DATA SHOWN ->
• • • •

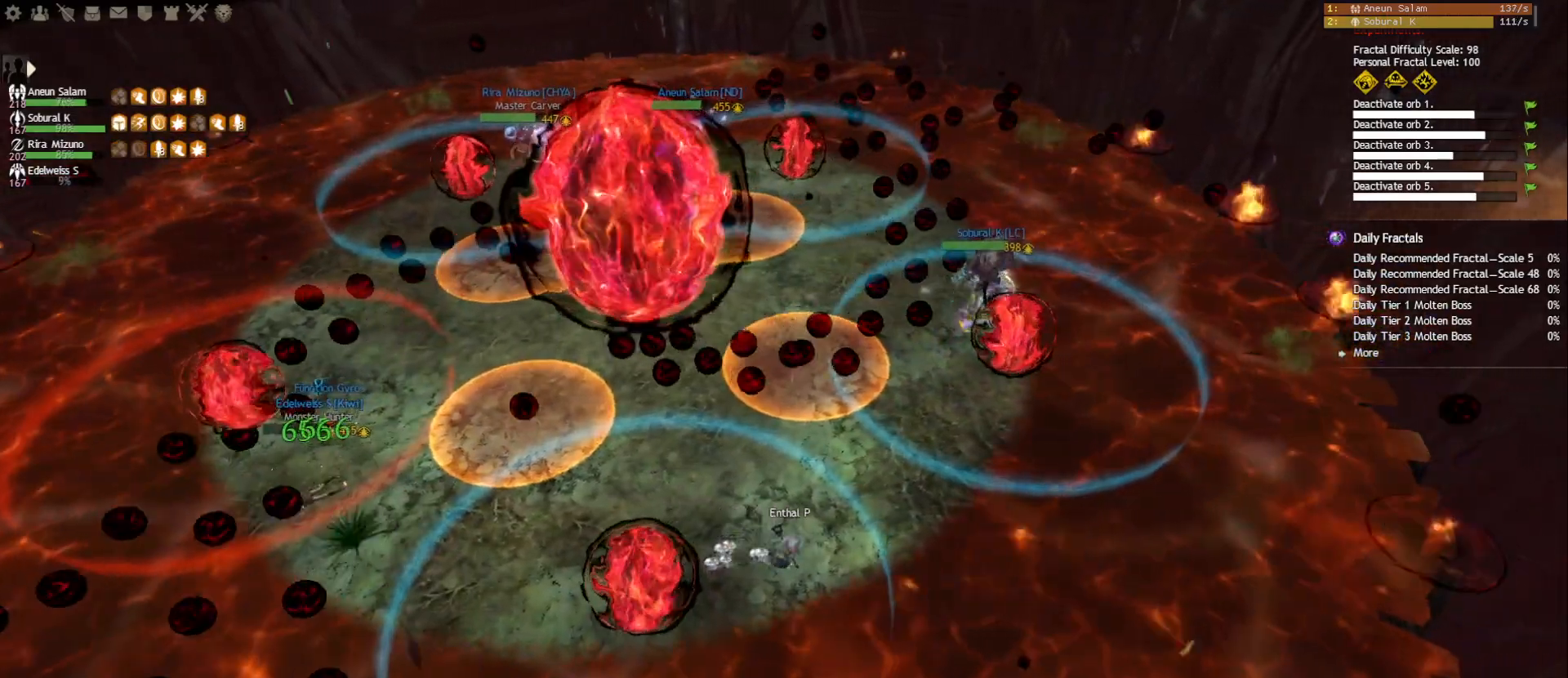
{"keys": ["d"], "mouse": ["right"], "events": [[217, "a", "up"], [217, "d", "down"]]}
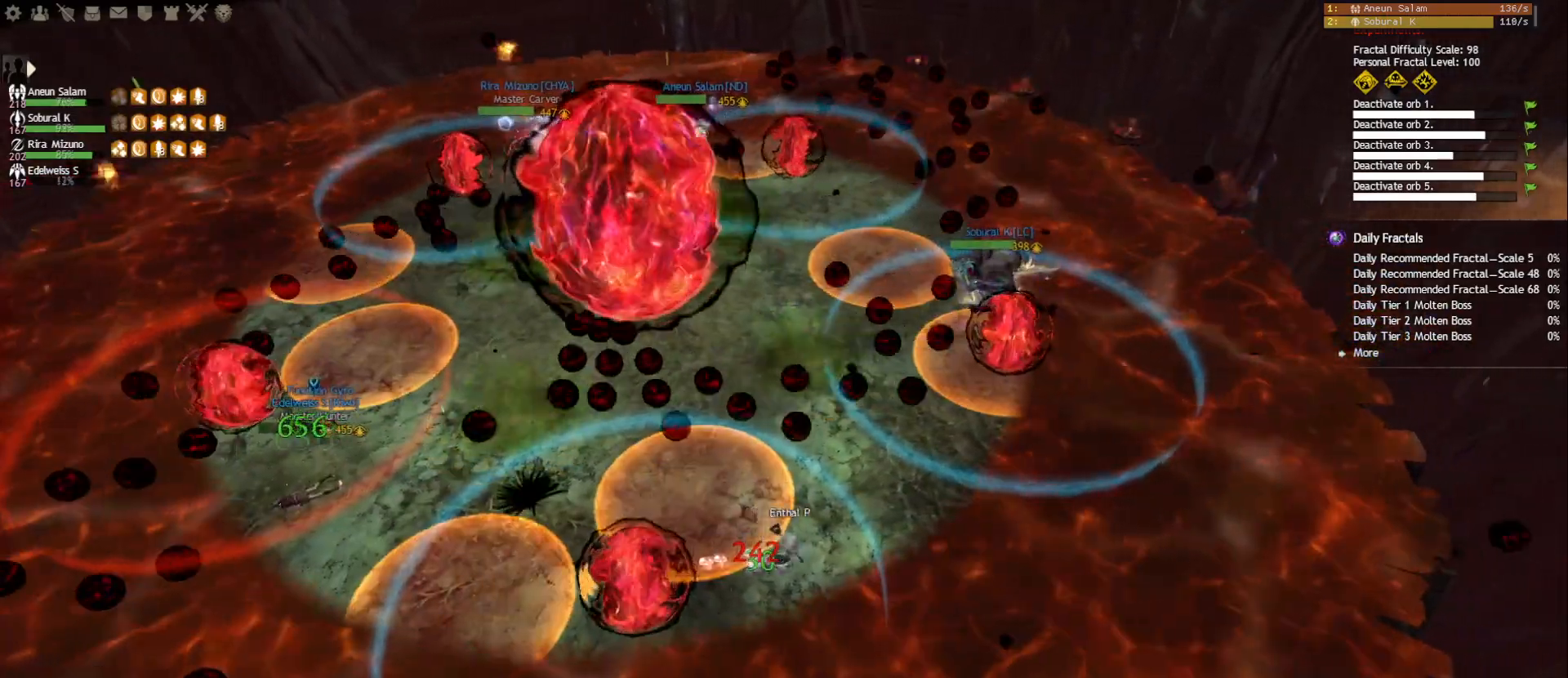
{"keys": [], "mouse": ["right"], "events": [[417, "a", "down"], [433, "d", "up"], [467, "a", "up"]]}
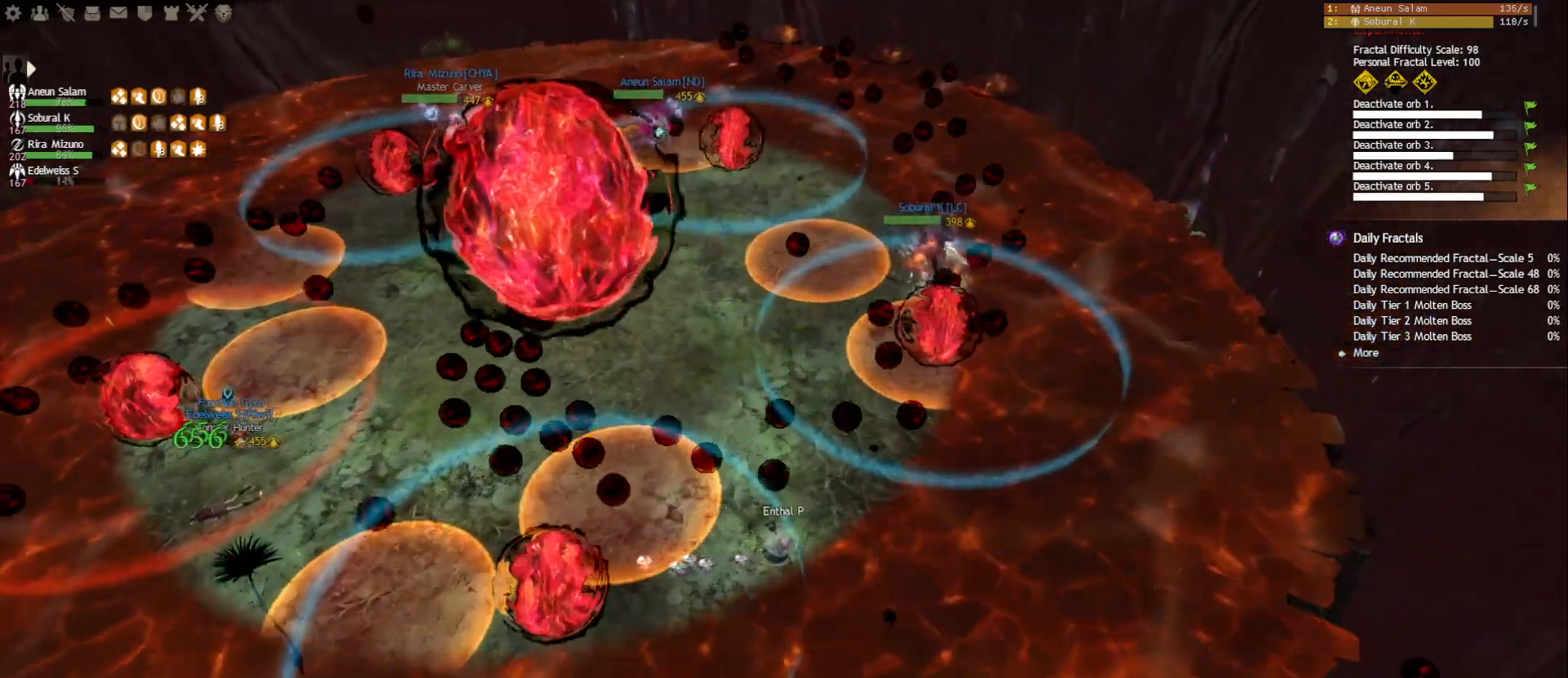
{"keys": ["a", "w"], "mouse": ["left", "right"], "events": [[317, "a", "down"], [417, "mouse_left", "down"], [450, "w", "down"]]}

• • • •

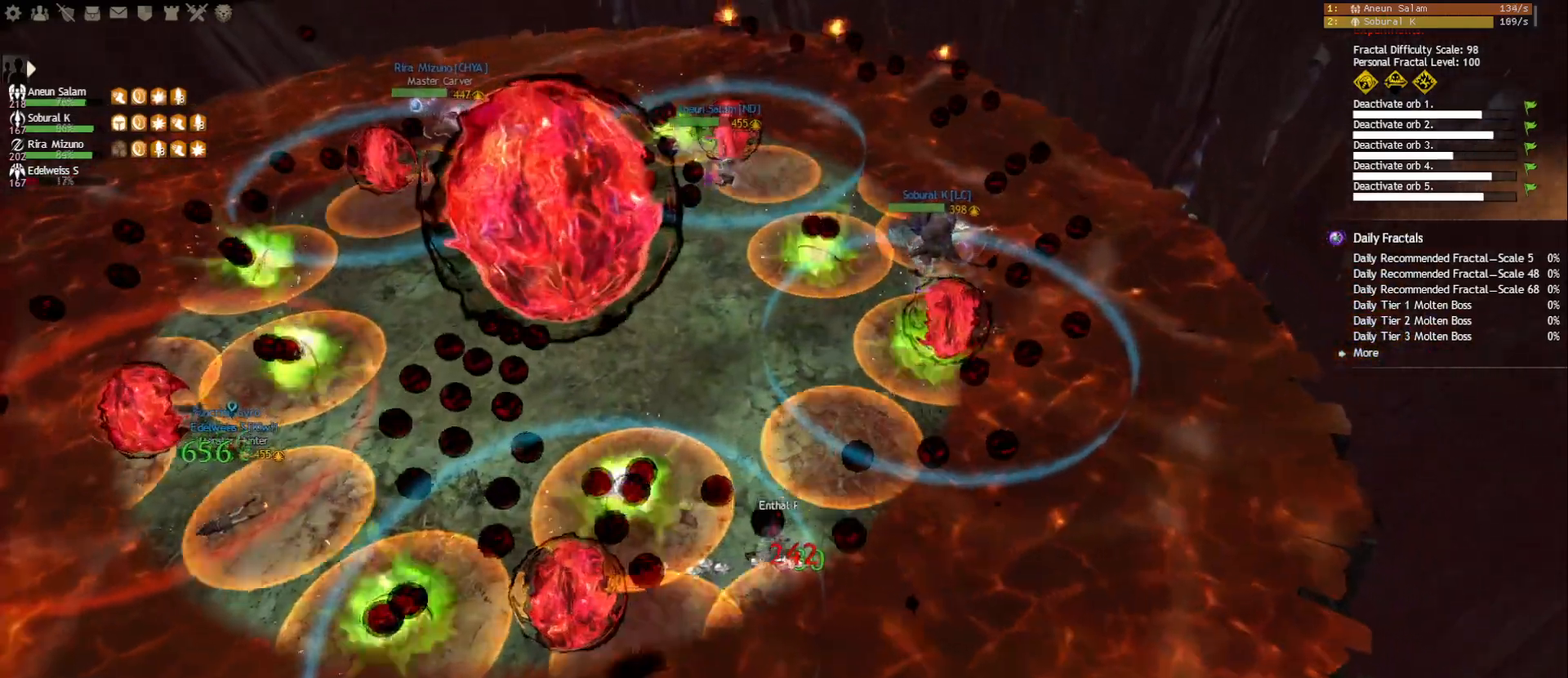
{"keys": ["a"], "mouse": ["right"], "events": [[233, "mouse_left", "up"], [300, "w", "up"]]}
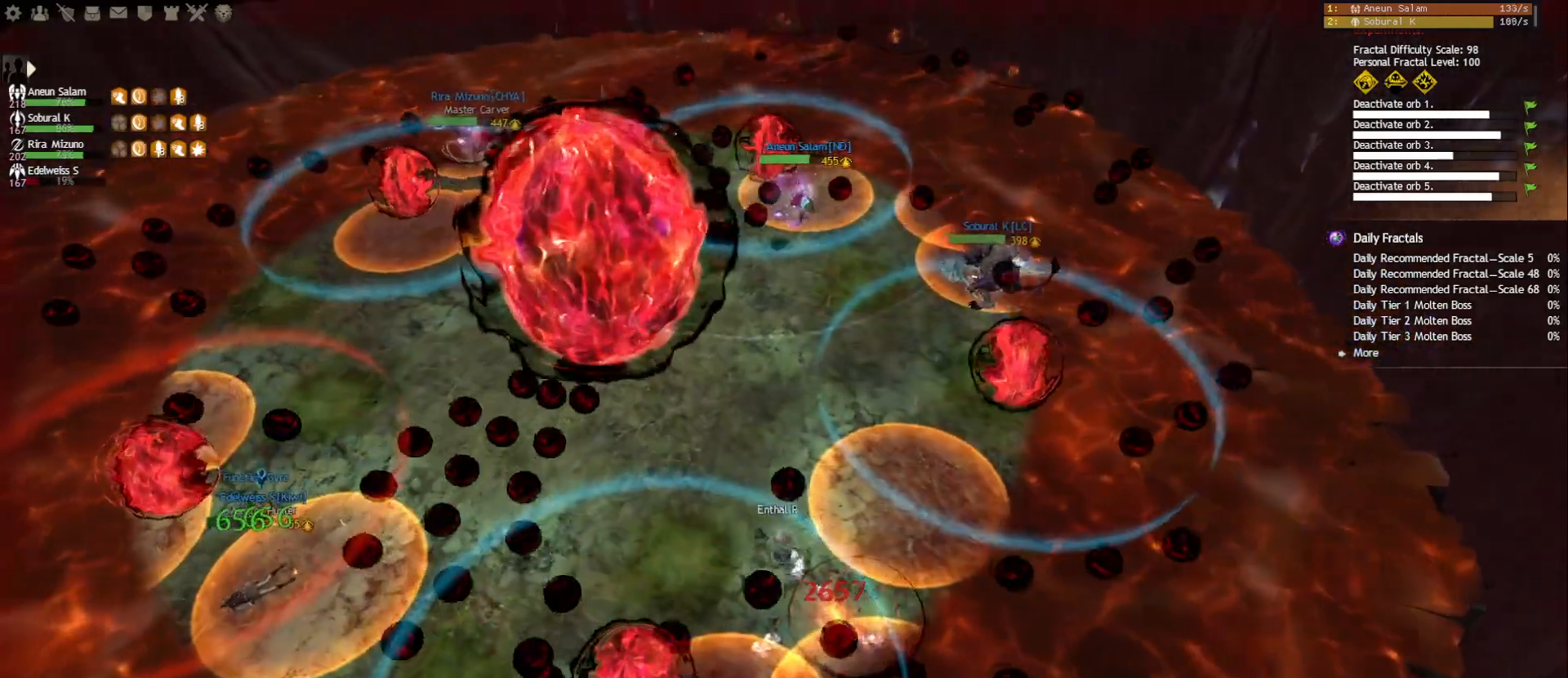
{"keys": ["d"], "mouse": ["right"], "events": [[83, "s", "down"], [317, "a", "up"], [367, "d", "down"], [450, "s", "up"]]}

• • • •

ASSIGNMENT -> Extract each line from the entries above that contains the string "down".

YOUR RESPONSE ->
{"keys": ["d"], "mouse": ["right"], "events": [[217, "a", "up"], [217, "d", "down"]]}
{"keys": [], "mouse": ["right"], "events": [[417, "a", "down"], [433, "d", "up"], [467, "a", "up"]]}
{"keys": ["a", "w"], "mouse": ["left", "right"], "events": [[317, "a", "down"], [417, "mouse_left", "down"], [450, "w", "down"]]}
{"keys": ["d"], "mouse": ["right"], "events": [[83, "s", "down"], [317, "a", "up"], [367, "d", "down"], [450, "s", "up"]]}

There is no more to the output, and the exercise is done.